Friday, 18 November 2016
Movie Review: Hacksaw Ridge (2016)
With World War Two rumbling to a start, Desmond Doss (Andrew Garfield) from rural Virginia enlists in the Army. Desmond grew up to despise violence, having been raised in a strictly religious family dominated by his father Tom (Hugo Weaving), a drunk, abusive and emotionally damaged World War One veteran. Desmond refuses to carry a weapon, and wants to serve his country as a medic. His anti-violence stance as a conscientious objector who nevertheless volunteered confounds the army. His unit Sergeant Howell (Vince Vaughn) tries to drum him out, while his squad mates, including Glover (Sam Worthington) and Riker (Luke Bracey) turn against him and label him a coward.
With help from an unlikely intervention by his father, Doss eventually gets his way, stays with the army, graduates as a medic, and marries his sweetheart, the nurse Dorothy (Teresa Palmer). His squad is dispatched to join the Battle of Okinawa, and quickly thrown into a meat grinder of a fight to dislodge the Japanese army from well-entrenched positions on top of a steep embankment labelled Hacksaw Ridge. With grim determination on both sides resulting in mass casualties on a brutal battlefield, the weaponless Doss will find his true calling.
The film is divided into three parts, with some flashbacks in the later scenes to fill in the gaps. The first third is an elegantly delivered coming of age love story, Desmond's background and formative years presented under the blazing sun of farm-bred innocence and the dark clouds of a damaged father figure. Key incidents from Doss's early life are efficiently presented, as he grows into a teenager willing to stand up to Tom, protective of his mother Bertha (Rachel Griffiths), and dogged in his pursuit of the ethereal Dorothy.

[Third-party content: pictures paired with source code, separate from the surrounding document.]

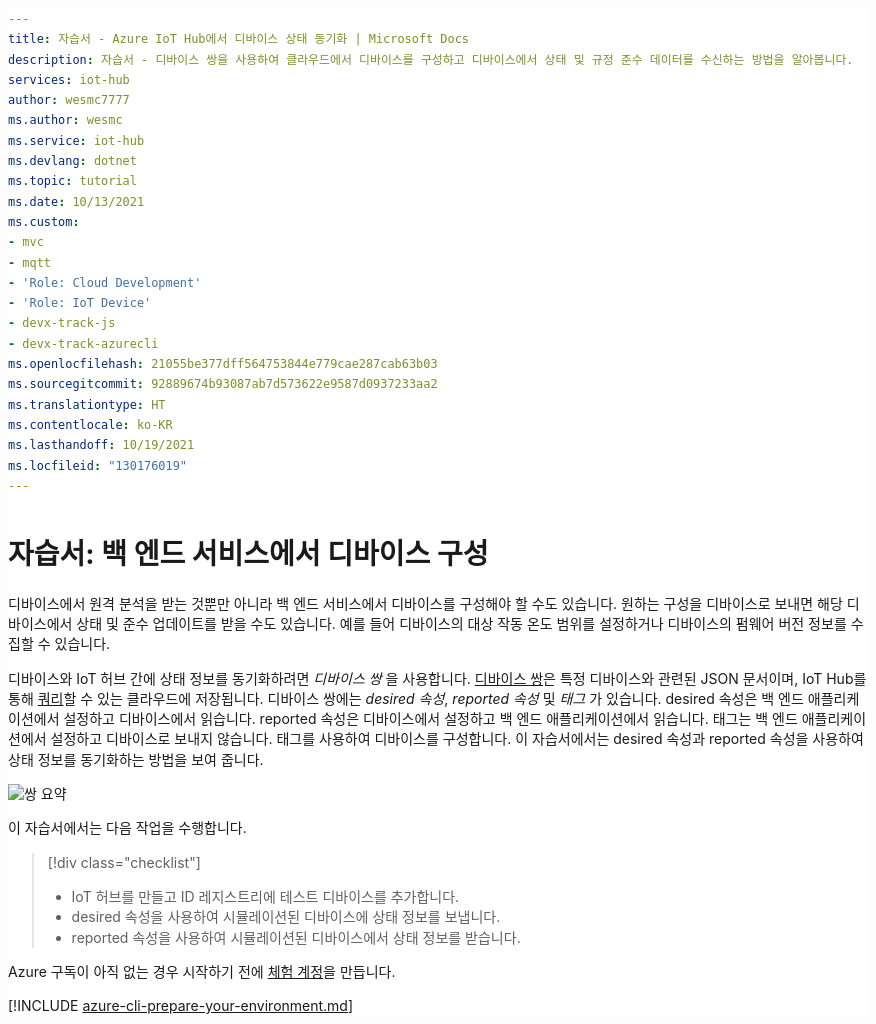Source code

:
 ```yaml
---
title: 자습서 - Azure IoT Hub에서 디바이스 상태 동기화 | Microsoft Docs
description: 자습서 - 디바이스 쌍을 사용하여 클라우드에서 디바이스를 구성하고 디바이스에서 상태 및 규정 준수 데이터를 수신하는 방법을 알아봅니다.
services: iot-hub
author: wesmc7777
ms.author: wesmc
ms.service: iot-hub
ms.devlang: dotnet
ms.topic: tutorial
ms.date: 10/13/2021
ms.custom:
- mvc
- mqtt
- 'Role: Cloud Development'
- 'Role: IoT Device'
- devx-track-js
- devx-track-azurecli
ms.openlocfilehash: 21055be377dff564753844e779cae287cab63b03
ms.sourcegitcommit: 92889674b93087ab7d573622e9587d0937233aa2
ms.translationtype: HT
ms.contentlocale: ko-KR
ms.lasthandoff: 10/19/2021
ms.locfileid: "130176019"
---
```



# <a name="tutorial-configure-your-devices-from-a-back-end-service"></a>자습서: 백 엔드 서비스에서 디바이스 구성

디바이스에서 원격 분석을 받는 것뿐만 아니라 백 엔드 서비스에서 디바이스를 구성해야 할 수도 있습니다. 원하는 구성을 디바이스로 보내면 해당 디바이스에서 상태 및 준수 업데이트를 받을 수도 있습니다. 예를 들어 디바이스의 대상 작동 온도 범위를 설정하거나 디바이스의 펌웨어 버전 정보를 수집할 수 있습니다.

디바이스와 IoT 허브 간에 상태 정보를 동기화하려면 _디바이스 쌍_ 을 사용합니다. [디바이스 쌍](iot-hub-devguide-device-twins.md)은 특정 디바이스와 관련된 JSON 문서이며, IoT Hub를 통해 [쿼리](iot-hub-devguide-query-language.md)할 수 있는 클라우드에 저장됩니다. 디바이스 쌍에는 _desired 속성_, _reported 속성_ 및 _태그_ 가 있습니다. desired 속성은 백 엔드 애플리케이션에서 설정하고 디바이스에서 읽습니다. reported 속성은 디바이스에서 설정하고 백 엔드 애플리케이션에서 읽습니다. 태그는 백 엔드 애플리케이션에서 설정하고 디바이스로 보내지 않습니다. 태그를 사용하여 디바이스를 구성합니다. 이 자습서에서는 desired 속성과 reported 속성을 사용하여 상태 정보를 동기화하는 방법을 보여 줍니다.

![쌍 요약](media/tutorial-device-twins/DeviceTwins.png)

이 자습서에서는 다음 작업을 수행합니다.

> [!div class="checklist"]
> * IoT 허브를 만들고 ID 레지스트리에 테스트 디바이스를 추가합니다.
> * desired 속성을 사용하여 시뮬레이션된 디바이스에 상태 정보를 보냅니다.
> * reported 속성을 사용하여 시뮬레이션된 디바이스에서 상태 정보를 받습니다.

Azure 구독이 아직 없는 경우 시작하기 전에 [체험 계정](https://azure.microsoft.com/free/?WT.mc_id=A261C142F)을 만듭니다.

[!INCLUDE [azure-cli-prepare-your-environment.md](../../includes/azure-cli-prepare-your-environment.md)]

The middle of the film is a search for self: Doss knows he wants to be in the army, is insistent that he wants to go war without a weapon, and is stubborn about both points to the point of taking on an incredulous army establishment. Slowly he garners a grudging respect among the fellow trainees who don't understand him, but even the grunts and sergeants begin to admire something intangible in the gangly kid with a goofy attitude but a core of steel.
The foundations solidly laid, Gibson moves confidently into the final act, shifting gears and creating nothing less than hell on earth. Taking the opening 27 minutes of Saving Private Ryan as just a starting point in the realistic representation of battle, Hacksaw Ridge goes beyond what is easily imaginable, presenting a harrowing close-up vision of war and its destructive impact on bodies and souls.
The camerawork in the combat zones is superb. Gibson along with cinematographer Simon Duggan and editor John Gilbert keep the images rational, the cameras fluid, up close but only slightly jerky. The images of brutality, death, and heroism never compete with stunt directing and micro editing.
Andrew Garfield is serviceable and stays loyal to Desmond's admittedly dopey persona. Vince Vaughn finally demonstrates some acting chops outside of lame comedies, and enjoys a tremendous entry scene, Sergeant Howell invading the barracks of the new army recruits and exposing them to his brand of discipline and humiliation. Sam Worthington and Luke Bracey are the most prominent of the many fellow soldiers who endure the war with Desmond and witness or benefit from his exceptional audacity.
Hacksaw Ridge is an instant classic war film, a story of true love, religious conviction, dedicated service and remarkable bravery set amidst the worst form of perdition.